Tapi tentu saja, saya kan terlalu pengecut untuk melakukan itu, kewarasan membatasi semuanya. Haaaahhh andai saja saya ini nekat.

Kopaja berwarna hijau ini meneruskan perjalanan. Ada lagi satu penumpang naik, ini daerah mana saya lupa, entah masuk kecamatan Tebet atau Manggarai. Seperti biasa, di dekat jendela yang terbuka, angin menerpa wajah ketika bis berjalan. Hal ini cukup menghibur meski sepi, sms juga jarang ada yang masuk, karena kebanyakan kaum muda sekarang menggunakan BBM atau YM untuk berkomunikasi, layanan ini gratis selama kamu terkoneksi dengan internet. Sulitnya mempertahankan diri dalam ritme social hari ini.

Tiba-tiba saya dikejutkan dengan suatu pemandangan yang memilukan. Mungkin bagimu ini biasa saja, ini hanya sebuah bangunan hancur yang biasa kamu lihat di Jakarta – banyak bangunan hancur entah pemiliknya bangkrut atau memang tidak terpakai. Saya mengenali dia sebagai tempat dulu dimana kami sekeluarga pernah pergi nonton bersama. Ketika saya kecil, pergi menonton ke bioskop adalah hal yang langka, karena film yang diputar juga kebanyakan untuk remaja dan dewasa.

Kepala ini bagai diketuk palu, lalu bangunlah memori yang tadinya tertidur lelap diantara lipatan neuron, tidur dalam damai namun tidak terlupakan. Macam orang disiram air dia, bangun tergagap-gagap, terkejut dan kesulitan bernafas selama beberapa detik lamanya. Dan mulailah ia bercerita, berputar seperti film menerpa layar putih.

Bangunan bioskop kembali utuh seperti semula, dinding luarnya sengaja tidak dicat memamerkan bata-bata merah yang membuat bangunan menjadi mudah dikenali.
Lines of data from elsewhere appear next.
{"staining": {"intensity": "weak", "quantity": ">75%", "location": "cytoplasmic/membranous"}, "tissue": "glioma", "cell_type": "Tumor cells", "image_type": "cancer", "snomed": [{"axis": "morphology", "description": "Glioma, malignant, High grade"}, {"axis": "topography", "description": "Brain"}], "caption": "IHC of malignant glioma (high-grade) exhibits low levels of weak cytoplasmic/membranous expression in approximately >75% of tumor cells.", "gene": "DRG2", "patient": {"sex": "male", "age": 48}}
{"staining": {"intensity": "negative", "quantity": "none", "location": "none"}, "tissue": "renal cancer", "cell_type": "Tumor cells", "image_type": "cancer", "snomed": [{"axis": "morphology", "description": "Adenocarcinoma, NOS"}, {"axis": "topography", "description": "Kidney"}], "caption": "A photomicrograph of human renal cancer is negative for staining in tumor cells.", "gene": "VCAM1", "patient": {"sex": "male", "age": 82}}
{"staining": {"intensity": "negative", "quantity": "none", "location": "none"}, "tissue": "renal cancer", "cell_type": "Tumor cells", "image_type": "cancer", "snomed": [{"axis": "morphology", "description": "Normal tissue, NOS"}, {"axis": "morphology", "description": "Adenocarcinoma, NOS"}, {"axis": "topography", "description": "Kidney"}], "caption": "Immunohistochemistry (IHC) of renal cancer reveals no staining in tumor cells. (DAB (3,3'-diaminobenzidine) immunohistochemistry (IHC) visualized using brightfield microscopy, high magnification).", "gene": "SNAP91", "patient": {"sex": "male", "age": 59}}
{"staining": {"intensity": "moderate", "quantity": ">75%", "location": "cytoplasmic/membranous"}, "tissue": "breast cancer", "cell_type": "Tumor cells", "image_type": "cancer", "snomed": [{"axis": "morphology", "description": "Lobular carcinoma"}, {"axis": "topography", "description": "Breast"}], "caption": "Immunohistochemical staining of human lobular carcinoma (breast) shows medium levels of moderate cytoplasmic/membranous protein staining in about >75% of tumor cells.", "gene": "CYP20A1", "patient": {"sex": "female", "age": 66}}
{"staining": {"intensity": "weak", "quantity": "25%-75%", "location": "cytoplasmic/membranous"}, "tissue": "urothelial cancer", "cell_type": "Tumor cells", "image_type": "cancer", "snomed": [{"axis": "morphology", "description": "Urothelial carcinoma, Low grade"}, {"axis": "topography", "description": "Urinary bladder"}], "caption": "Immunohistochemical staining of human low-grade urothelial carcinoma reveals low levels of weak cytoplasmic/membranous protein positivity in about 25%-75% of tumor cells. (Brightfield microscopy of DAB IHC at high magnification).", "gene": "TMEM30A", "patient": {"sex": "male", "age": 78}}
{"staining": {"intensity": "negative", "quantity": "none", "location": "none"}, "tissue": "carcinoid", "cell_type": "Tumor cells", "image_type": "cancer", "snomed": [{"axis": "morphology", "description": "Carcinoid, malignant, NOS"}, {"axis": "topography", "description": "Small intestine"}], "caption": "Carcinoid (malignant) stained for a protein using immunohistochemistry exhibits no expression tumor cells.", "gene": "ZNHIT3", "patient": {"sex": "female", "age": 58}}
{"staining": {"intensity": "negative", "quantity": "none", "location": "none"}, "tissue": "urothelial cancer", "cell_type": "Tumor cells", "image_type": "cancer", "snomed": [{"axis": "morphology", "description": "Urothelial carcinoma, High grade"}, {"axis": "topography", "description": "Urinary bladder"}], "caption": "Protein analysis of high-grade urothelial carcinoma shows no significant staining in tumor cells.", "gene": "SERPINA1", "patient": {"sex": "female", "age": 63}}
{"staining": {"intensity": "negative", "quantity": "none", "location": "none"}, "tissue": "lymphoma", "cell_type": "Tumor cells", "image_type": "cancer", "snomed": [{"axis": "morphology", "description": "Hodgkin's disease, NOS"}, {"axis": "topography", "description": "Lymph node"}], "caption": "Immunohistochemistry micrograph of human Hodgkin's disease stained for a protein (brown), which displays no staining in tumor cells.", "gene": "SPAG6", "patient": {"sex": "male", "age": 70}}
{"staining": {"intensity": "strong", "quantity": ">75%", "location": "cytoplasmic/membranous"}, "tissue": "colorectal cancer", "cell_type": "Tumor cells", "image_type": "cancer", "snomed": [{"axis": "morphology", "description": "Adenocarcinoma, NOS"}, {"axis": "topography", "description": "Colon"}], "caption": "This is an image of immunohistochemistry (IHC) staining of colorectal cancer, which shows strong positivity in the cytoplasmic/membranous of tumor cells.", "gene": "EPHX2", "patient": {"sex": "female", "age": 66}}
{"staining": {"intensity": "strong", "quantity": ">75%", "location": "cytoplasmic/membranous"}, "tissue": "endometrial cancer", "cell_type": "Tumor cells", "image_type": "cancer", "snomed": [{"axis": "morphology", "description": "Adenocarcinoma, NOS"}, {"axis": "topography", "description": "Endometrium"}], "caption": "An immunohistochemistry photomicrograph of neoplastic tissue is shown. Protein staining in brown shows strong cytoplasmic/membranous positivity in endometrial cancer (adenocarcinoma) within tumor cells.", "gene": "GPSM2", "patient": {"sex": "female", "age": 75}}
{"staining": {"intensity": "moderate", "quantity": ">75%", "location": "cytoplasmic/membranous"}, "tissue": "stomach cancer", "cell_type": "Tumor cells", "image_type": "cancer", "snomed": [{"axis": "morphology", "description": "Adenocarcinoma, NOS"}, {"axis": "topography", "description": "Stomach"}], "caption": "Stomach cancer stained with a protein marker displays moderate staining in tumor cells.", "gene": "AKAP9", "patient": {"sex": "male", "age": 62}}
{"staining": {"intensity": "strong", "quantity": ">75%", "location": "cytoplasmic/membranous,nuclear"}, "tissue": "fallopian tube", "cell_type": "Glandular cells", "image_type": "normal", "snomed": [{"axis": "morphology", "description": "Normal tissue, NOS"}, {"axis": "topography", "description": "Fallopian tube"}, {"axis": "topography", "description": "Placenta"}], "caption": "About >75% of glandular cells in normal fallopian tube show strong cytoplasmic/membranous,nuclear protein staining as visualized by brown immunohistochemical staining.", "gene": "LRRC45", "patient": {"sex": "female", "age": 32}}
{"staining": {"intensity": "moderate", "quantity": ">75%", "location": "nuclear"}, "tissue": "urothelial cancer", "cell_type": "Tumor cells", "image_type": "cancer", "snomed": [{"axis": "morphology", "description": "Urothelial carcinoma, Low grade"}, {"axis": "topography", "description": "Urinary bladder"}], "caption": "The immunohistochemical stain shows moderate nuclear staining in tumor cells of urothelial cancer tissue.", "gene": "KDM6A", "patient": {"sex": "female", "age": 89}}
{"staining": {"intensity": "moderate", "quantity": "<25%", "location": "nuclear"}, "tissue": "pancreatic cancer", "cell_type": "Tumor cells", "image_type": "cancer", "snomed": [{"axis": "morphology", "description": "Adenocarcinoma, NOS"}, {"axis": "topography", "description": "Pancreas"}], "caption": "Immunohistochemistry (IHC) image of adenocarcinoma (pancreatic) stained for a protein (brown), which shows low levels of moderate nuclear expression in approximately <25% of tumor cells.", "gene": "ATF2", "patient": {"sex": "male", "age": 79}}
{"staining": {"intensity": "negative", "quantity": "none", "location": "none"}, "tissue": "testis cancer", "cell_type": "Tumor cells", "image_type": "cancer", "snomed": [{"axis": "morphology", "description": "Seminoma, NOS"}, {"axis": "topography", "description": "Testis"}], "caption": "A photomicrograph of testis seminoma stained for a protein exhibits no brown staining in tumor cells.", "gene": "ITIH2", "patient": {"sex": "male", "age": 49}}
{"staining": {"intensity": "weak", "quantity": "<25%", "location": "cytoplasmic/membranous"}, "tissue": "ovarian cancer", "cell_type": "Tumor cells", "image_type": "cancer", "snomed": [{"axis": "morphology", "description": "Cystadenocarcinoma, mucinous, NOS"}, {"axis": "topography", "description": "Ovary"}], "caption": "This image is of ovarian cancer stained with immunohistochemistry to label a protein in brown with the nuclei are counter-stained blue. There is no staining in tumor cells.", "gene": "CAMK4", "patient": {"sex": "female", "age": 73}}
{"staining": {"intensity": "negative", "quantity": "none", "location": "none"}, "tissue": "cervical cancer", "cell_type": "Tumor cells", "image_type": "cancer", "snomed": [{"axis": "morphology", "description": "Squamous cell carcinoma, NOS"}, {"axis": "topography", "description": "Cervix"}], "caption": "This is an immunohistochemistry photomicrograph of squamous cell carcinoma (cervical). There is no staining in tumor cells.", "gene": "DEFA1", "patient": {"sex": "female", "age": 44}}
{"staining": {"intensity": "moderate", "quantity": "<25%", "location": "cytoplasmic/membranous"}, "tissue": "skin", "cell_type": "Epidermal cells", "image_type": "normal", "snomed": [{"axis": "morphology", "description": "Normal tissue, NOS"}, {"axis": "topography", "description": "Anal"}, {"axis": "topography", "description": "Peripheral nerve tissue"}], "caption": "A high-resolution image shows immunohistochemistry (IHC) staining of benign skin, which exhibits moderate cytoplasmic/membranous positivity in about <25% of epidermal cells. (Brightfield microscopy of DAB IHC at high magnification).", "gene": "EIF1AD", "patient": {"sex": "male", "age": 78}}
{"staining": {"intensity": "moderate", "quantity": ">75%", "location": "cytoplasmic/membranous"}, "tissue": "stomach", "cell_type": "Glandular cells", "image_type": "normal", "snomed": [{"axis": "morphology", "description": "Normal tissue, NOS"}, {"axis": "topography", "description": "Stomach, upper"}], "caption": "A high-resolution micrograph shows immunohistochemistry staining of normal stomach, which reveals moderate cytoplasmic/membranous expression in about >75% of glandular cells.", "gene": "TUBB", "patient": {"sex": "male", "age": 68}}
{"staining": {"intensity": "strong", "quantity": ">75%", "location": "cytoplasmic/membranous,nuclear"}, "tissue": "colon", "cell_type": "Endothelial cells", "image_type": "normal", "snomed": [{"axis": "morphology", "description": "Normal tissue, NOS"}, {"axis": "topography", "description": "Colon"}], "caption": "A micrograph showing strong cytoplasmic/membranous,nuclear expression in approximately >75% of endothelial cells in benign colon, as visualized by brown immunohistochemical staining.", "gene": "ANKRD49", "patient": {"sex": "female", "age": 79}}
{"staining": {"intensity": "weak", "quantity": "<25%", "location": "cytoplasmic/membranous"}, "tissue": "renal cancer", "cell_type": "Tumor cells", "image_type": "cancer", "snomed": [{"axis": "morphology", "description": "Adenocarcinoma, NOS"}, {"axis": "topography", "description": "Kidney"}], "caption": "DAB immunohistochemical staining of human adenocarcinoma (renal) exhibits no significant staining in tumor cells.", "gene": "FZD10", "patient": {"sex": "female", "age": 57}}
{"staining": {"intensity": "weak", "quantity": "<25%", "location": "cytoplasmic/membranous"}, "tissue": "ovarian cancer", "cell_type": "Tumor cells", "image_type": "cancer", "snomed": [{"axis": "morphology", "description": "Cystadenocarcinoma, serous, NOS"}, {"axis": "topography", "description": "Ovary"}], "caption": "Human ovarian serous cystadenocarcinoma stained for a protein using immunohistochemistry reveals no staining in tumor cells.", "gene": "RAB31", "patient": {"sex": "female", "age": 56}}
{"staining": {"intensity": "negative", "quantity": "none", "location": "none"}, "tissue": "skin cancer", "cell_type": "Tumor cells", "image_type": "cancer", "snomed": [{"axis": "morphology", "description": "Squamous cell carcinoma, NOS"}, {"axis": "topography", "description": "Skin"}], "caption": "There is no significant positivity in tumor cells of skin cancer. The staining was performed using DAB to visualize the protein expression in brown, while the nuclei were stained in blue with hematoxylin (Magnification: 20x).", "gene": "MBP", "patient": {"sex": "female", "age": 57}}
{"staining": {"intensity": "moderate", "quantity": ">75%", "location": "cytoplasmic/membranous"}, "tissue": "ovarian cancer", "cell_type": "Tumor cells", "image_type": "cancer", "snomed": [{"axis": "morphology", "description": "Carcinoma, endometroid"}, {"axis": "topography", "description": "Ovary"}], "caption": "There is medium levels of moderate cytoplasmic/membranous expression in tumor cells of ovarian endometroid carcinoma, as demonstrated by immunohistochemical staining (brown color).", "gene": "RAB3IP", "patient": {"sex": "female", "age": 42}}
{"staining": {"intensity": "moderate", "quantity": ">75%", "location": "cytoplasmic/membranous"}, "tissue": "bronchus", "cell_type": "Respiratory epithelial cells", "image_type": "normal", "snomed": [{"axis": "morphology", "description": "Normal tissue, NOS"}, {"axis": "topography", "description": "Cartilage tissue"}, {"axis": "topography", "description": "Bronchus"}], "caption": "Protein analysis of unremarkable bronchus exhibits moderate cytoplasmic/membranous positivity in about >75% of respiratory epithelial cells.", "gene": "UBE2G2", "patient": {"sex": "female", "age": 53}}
Pelataran parkir saat itu nyaris penuh dengan mobil-mobil tahun 1990-an dan di sebelah kiri berdiri tiang yang kemudian dipasang poster kain untuk memamerkan cover film yang diputar, biasanya dalam bentuk lukisan, bukan foto. Kami datang berlima. Ayah, Ibu, Kakak, Diriku dan Adik. Film yang di putar adalah Power Rangers. Belum ada teknologi VCD apalagi DVD pada masa itu, kalaupun ada, Laser Disc, namun alatnya masih sangat mahal.

Mengantri tiket butuh waktu yang cukup lama. Mungkin kamu yang hidup pada tahun 1990-an pun mengalami kejadian ini, mungkin saja kita pernah bertemu namun saat itu memang tidak saling kenal. Mungkin saja, karena dunia itu sempit.
Saya masih ingat perasaan saya malam itu. Senangnya bukan main. Rasanya mau lompat-lompat, namun pasti Ayah akan memarahi . Jadi saya tersenyum lebar-lebar untuk mengeskpresikannya. Saat itu usia saya kira-kira sembilan atau sepuluh tahun, sekitar segitu. Rambut keriting panjang. Badan kurus tinggi, sehingga orang-orang akan mengira saya berusia dua belas tahun.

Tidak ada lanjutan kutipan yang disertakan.